This has really challenged my ability to debug R code.
I want to use ddply()
to apply the same functions to different columns that are sequentially named; eg. a, b, c. To do this I intend to repeatedly pass the column name as a string and use the eval(parse(text=ColName))
to allow the function to reference it. I grabbed this technique from another answer.

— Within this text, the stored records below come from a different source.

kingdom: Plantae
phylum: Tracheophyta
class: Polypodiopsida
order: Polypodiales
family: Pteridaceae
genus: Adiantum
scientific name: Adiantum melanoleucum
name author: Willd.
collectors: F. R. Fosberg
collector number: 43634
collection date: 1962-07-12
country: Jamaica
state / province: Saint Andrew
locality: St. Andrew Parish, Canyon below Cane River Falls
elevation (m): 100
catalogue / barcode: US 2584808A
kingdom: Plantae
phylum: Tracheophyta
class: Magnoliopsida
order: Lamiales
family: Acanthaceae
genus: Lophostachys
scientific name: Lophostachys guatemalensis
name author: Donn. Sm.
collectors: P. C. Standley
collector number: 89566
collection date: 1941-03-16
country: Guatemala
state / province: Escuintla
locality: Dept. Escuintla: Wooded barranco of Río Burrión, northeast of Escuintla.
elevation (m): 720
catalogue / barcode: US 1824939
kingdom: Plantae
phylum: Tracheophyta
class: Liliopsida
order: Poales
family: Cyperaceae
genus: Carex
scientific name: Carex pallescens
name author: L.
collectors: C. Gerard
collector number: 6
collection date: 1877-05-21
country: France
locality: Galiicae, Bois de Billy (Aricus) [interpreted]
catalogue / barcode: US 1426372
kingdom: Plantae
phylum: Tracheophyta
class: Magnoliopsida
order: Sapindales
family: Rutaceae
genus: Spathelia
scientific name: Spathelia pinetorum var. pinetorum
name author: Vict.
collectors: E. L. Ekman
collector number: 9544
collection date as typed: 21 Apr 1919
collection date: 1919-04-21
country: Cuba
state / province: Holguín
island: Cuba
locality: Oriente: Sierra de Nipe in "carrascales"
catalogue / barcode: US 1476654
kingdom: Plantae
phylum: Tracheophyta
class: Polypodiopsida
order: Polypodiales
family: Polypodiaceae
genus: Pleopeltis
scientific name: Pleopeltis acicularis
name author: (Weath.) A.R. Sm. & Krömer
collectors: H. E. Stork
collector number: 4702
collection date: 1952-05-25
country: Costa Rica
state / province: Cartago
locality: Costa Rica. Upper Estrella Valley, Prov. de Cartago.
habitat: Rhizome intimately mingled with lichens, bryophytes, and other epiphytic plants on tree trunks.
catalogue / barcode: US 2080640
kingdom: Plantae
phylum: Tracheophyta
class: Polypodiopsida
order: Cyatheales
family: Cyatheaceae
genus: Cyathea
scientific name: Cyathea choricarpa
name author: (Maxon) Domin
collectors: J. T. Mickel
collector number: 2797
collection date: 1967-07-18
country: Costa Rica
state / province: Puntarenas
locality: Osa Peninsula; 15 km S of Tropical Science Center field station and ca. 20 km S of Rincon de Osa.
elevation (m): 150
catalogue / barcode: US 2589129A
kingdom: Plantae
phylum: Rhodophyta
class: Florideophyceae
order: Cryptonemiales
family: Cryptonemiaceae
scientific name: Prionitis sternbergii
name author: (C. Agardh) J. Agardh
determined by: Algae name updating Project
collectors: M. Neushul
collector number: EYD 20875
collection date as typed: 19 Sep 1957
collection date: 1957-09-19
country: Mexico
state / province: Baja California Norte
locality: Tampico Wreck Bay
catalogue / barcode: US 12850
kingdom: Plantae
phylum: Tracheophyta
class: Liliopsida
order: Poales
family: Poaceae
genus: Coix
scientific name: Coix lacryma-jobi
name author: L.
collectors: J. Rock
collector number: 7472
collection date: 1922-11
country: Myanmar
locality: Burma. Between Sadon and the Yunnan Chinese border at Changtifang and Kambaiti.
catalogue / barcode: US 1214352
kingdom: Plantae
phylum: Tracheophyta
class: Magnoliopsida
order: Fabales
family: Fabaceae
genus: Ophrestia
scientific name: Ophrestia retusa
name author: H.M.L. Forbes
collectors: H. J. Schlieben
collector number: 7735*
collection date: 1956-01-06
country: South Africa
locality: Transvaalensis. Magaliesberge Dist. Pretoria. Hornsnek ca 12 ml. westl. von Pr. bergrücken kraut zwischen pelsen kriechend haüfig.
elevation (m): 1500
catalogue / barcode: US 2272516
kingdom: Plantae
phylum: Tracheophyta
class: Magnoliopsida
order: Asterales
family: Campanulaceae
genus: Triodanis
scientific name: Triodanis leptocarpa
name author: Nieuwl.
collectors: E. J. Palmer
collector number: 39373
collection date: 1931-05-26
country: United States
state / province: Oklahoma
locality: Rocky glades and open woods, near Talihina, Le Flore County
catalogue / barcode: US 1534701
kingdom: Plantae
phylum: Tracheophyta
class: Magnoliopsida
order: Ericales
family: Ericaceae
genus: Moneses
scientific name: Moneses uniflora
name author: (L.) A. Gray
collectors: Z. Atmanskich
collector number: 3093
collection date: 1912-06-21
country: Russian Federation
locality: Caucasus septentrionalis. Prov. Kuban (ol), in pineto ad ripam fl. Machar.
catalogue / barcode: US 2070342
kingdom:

And this works well, until I put ddply()
inside another function. Here is the sample code:
# Required packages:
library(plyr)
myFunction <- function(x, y){
NewColName = "a"
z = ddply(x, y, summarize,
Ave = mean(eval(parse(text=NewColName)), na.rm=TRUE)
)
return(z)
}
a = c(1,2,3,4)
b = c(0,0,1,1)
c = c(5,6,7,8)
df = data.frame(a,b,c)
sv = c("b")
#This works.
ColName = "a"
ddply(df, sv, summarize,
Ave = mean(eval(parse(text=ColName)), na.rm=TRUE)
)
#This doesn't work
#Produces error: "Error in parse(text = NewColName) : object 'NewColName' not found"
myFunction(df,sv)
#Output in both cases should be
# b Ave
#1 0 1.5
#2 1 3.5
Any ideas? NewColName is even defined inside the function!
I thought the answer to this question, loops-to-create-new-variables-in-ddply, might help me but I've done enough head banging for today and it's time to raise my hand and ask for help.
Today's solution to this question is to make summarize
into here(summarize)
. e.g.
myFunction <- function(x, y){
NewColName = "a"
z = ddply(x, y, here(summarize),
Ave = mean(eval(parse(text=NewColName)), na.rm=TRUE)
)
return(z)
}
here(f)
, added to plyr in Dec 2012, captures the current context.